In the name of God and all that’s holy, stop!

Here’s the CNN link that examines Biden’s story.

With know-it-all White House Press Secretary Jen Psaki looking on (I didn’t see her but her photograph appeared the next day in the Scranton Times-Tribune), Biden seemed thrilled to regale the happy yes-people who filled several rows of seats cordoned off from the working press with his endless saga.

Then Biden got worse, calling Scranton Mayor Paige Cognetti “Madam Mayor” while praising her and the job she’s doing.  For Biden to address Cognetti, easily the most competent public official in the history of the city, with such an antiquated 1950s term, the President again shows his oblivious Father Knows Best obsolescence. Scranton’s no longer the lost land of Leave It to Beaver. Or is it? Even when Biden’s complimenting Scranton’s first woman mayor he’s insulting her.

A United States president exhibiting blind benevolent sexism is not good for anybody’s progress, including the future of the lone child who sat among invitees with his state representative father – my state legislator Kyle Mullins, another anointed golden boy Democrat who got my vote when he ran for office.

Mullins flouted all sense of ethics by using his public service position to benefit a blood relative. Why didn’t Mullins give a deserving Scranton child from any number of different cultures a chance to see and meet the President? Why push his own little prince to the front of the line instead of helping a needy youngster he’s paid well to represent?

I’ll tell you why.

Because Mullins flaunts real Scranton values of privilege that control access in politics and business – connections Biden purposely overlooks whenever he romanticizes Scranton values he claims built his “character” yet are non-existent for people who lack inner circle political clout.

Then came the icing on the cake, or should we say cupcakes.

A traveling national pool reporter, in one of the last official emails of the trip, singled out a Scranton business, providing free advertising and promotion other Scranton businesses might love to receive.

“Served on board during dinner were a variety of mini cupcakes from Cupa Cake, a Scranton bakery, including carmel apple, pumpkin, birthday cake, mint fudge and almond joy,” wrote pool reporter Emily Goodin, Senior U.S. Political Reporter for the Daily Mail who traveled on Air Force One for the Scranton pep rally.

How did those Scranton cupcakes get onboard Air Force One in the first place? Did Secret Service agents clear the confections? Are those tasty hometown treats politically connected?

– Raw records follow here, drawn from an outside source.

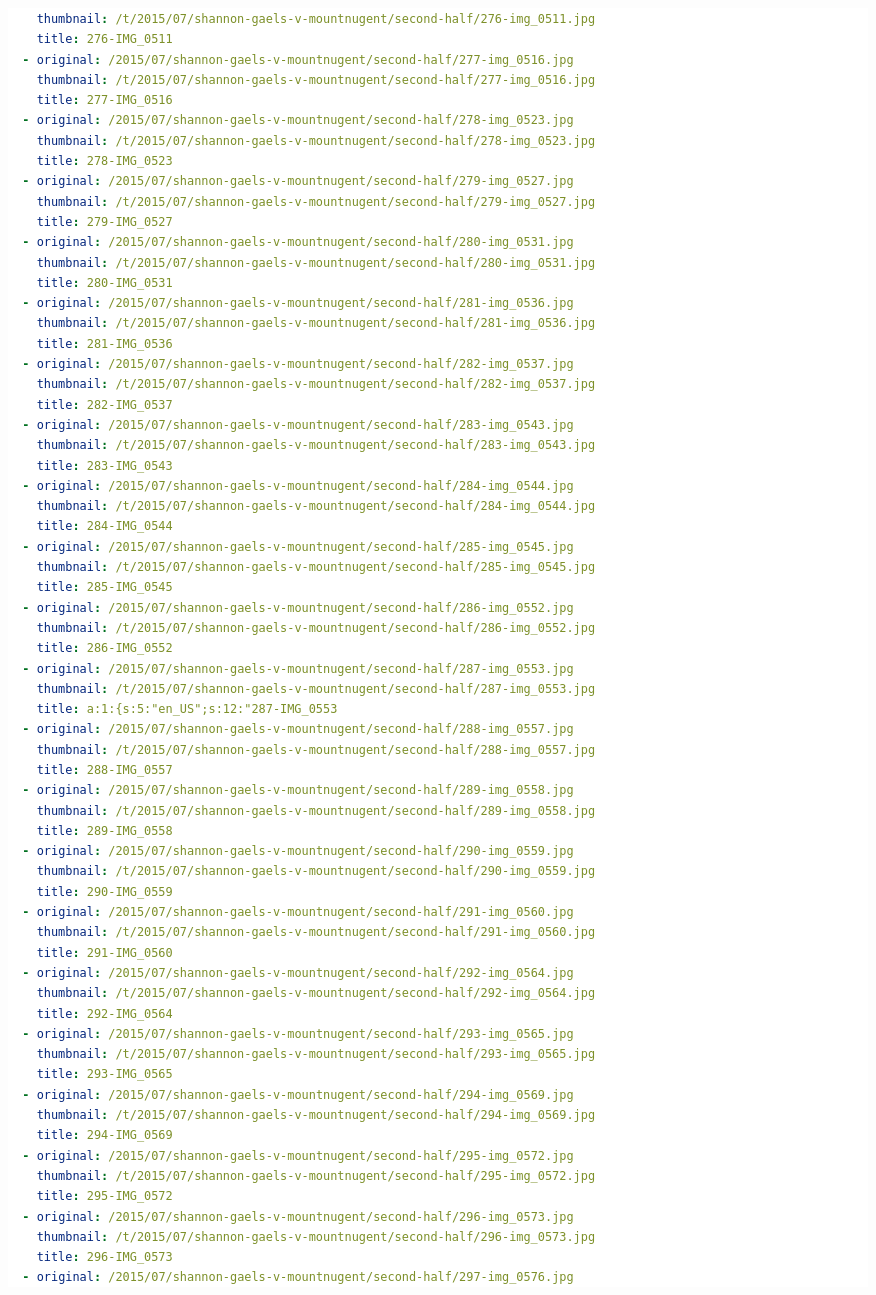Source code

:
 ```yaml
    thumbnail: /t/2015/07/shannon-gaels-v-mountnugent/second-half/276-img_0511.jpg
    title: 276-IMG_0511
  - original: /2015/07/shannon-gaels-v-mountnugent/second-half/277-img_0516.jpg
    thumbnail: /t/2015/07/shannon-gaels-v-mountnugent/second-half/277-img_0516.jpg
    title: 277-IMG_0516
  - original: /2015/07/shannon-gaels-v-mountnugent/second-half/278-img_0523.jpg
    thumbnail: /t/2015/07/shannon-gaels-v-mountnugent/second-half/278-img_0523.jpg
    title: 278-IMG_0523
  - original: /2015/07/shannon-gaels-v-mountnugent/second-half/279-img_0527.jpg
    thumbnail: /t/2015/07/shannon-gaels-v-mountnugent/second-half/279-img_0527.jpg
    title: 279-IMG_0527
  - original: /2015/07/shannon-gaels-v-mountnugent/second-half/280-img_0531.jpg
    thumbnail: /t/2015/07/shannon-gaels-v-mountnugent/second-half/280-img_0531.jpg
    title: 280-IMG_0531
  - original: /2015/07/shannon-gaels-v-mountnugent/second-half/281-img_0536.jpg
    thumbnail: /t/2015/07/shannon-gaels-v-mountnugent/second-half/281-img_0536.jpg
    title: 281-IMG_0536
  - original: /2015/07/shannon-gaels-v-mountnugent/second-half/282-img_0537.jpg
    thumbnail: /t/2015/07/shannon-gaels-v-mountnugent/second-half/282-img_0537.jpg
    title: 282-IMG_0537
  - original: /2015/07/shannon-gaels-v-mountnugent/second-half/283-img_0543.jpg
    thumbnail: /t/2015/07/shannon-gaels-v-mountnugent/second-half/283-img_0543.jpg
    title: 283-IMG_0543
  - original: /2015/07/shannon-gaels-v-mountnugent/second-half/284-img_0544.jpg
    thumbnail: /t/2015/07/shannon-gaels-v-mountnugent/second-half/284-img_0544.jpg
    title: 284-IMG_0544
  - original: /2015/07/shannon-gaels-v-mountnugent/second-half/285-img_0545.jpg
    thumbnail: /t/2015/07/shannon-gaels-v-mountnugent/second-half/285-img_0545.jpg
    title: 285-IMG_0545
  - original: /2015/07/shannon-gaels-v-mountnugent/second-half/286-img_0552.jpg
    thumbnail: /t/2015/07/shannon-gaels-v-mountnugent/second-half/286-img_0552.jpg
    title: 286-IMG_0552
  - original: /2015/07/shannon-gaels-v-mountnugent/second-half/287-img_0553.jpg
    thumbnail: /t/2015/07/shannon-gaels-v-mountnugent/second-half/287-img_0553.jpg
    title: a:1:{s:5:"en_US";s:12:"287-IMG_0553
  - original: /2015/07/shannon-gaels-v-mountnugent/second-half/288-img_0557.jpg
    thumbnail: /t/2015/07/shannon-gaels-v-mountnugent/second-half/288-img_0557.jpg
    title: 288-IMG_0557
  - original: /2015/07/shannon-gaels-v-mountnugent/second-half/289-img_0558.jpg
    thumbnail: /t/2015/07/shannon-gaels-v-mountnugent/second-half/289-img_0558.jpg
    title: 289-IMG_0558
  - original: /2015/07/shannon-gaels-v-mountnugent/second-half/290-img_0559.jpg
    thumbnail: /t/2015/07/shannon-gaels-v-mountnugent/second-half/290-img_0559.jpg
    title: 290-IMG_0559
  - original: /2015/07/shannon-gaels-v-mountnugent/second-half/291-img_0560.jpg
    thumbnail: /t/2015/07/shannon-gaels-v-mountnugent/second-half/291-img_0560.jpg
    title: 291-IMG_0560
  - original: /2015/07/shannon-gaels-v-mountnugent/second-half/292-img_0564.jpg
    thumbnail: /t/2015/07/shannon-gaels-v-mountnugent/second-half/292-img_0564.jpg
    title: 292-IMG_0564
  - original: /2015/07/shannon-gaels-v-mountnugent/second-half/293-img_0565.jpg
    thumbnail: /t/2015/07/shannon-gaels-v-mountnugent/second-half/293-img_0565.jpg
    title: 293-IMG_0565
  - original: /2015/07/shannon-gaels-v-mountnugent/second-half/294-img_0569.jpg
    thumbnail: /t/2015/07/shannon-gaels-v-mountnugent/second-half/294-img_0569.jpg
    title: 294-IMG_0569
  - original: /2015/07/shannon-gaels-v-mountnugent/second-half/295-img_0572.jpg
    thumbnail: /t/2015/07/shannon-gaels-v-mountnugent/second-half/295-img_0572.jpg
    title: 295-IMG_0572
  - original: /2015/07/shannon-gaels-v-mountnugent/second-half/296-img_0573.jpg
    thumbnail: /t/2015/07/shannon-gaels-v-mountnugent/second-half/296-img_0573.jpg
    title: 296-IMG_0573
  - original: /2015/07/shannon-gaels-v-mountnugent/second-half/297-img_0576.jpg
```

Did somebody sitting in the VIP section have a cupcake cousin with sticky fingers stuck in the sugary batter?

Mon dieu!

If the peasants have no bread, let them eat cake!

What’s far more sour than sweet, though, is the way the highly-controlled “Build Back Biden” celebration concluded with the whole cast of characters converging near the front of the stage.

Warmup speakers had included Pennsylvania Gov. Tom Wolf, Casey, Cartwright and Cognetti. Each wore a mask he and she removed when speaking. Each replaced the mask when finished until they took their seats in the audience. Sitting unmasked for the one-man show, they laughed, applauded, listened and nodded to Biden’s words.

Except to take an occasional breather far away from anyone, I wore my mask for the entire event.

After wrapping up his almost 50-minute speech, Biden came ambling unmasked off the podium and into the swarming crowd of well-wishers.  Maybe because they felt immune in the open-air setting, Wolf, Casey, Cartwright, Cognetti and the rest of the pack (except for three masked people I counted) gushed and rushed minus masks, kissing, hugging, backslapping and schmoozing in a risky space – a cramped pressed flesh, high-spray droplet-laden petri dish of a viral zone that easily could have become coronavirus toxic for them and others near them – including the President.

Such self-absorbed herd disunity exhibits the lengths to which political animals run amok will go to contaminate the body politic with reckless judgement. Were all VIPS vaccinated? If not, were those miscreants tested? Was anybody carrying the disease? Did anybody think to ask?

“Do as I say, not as I do” Scranton politics is downright infectious.

“Not a joke,” Biden said at one point during his speech.

I’m not kidding, either.

Nobody cognizant enough to face stark reality in Scranton is laughing.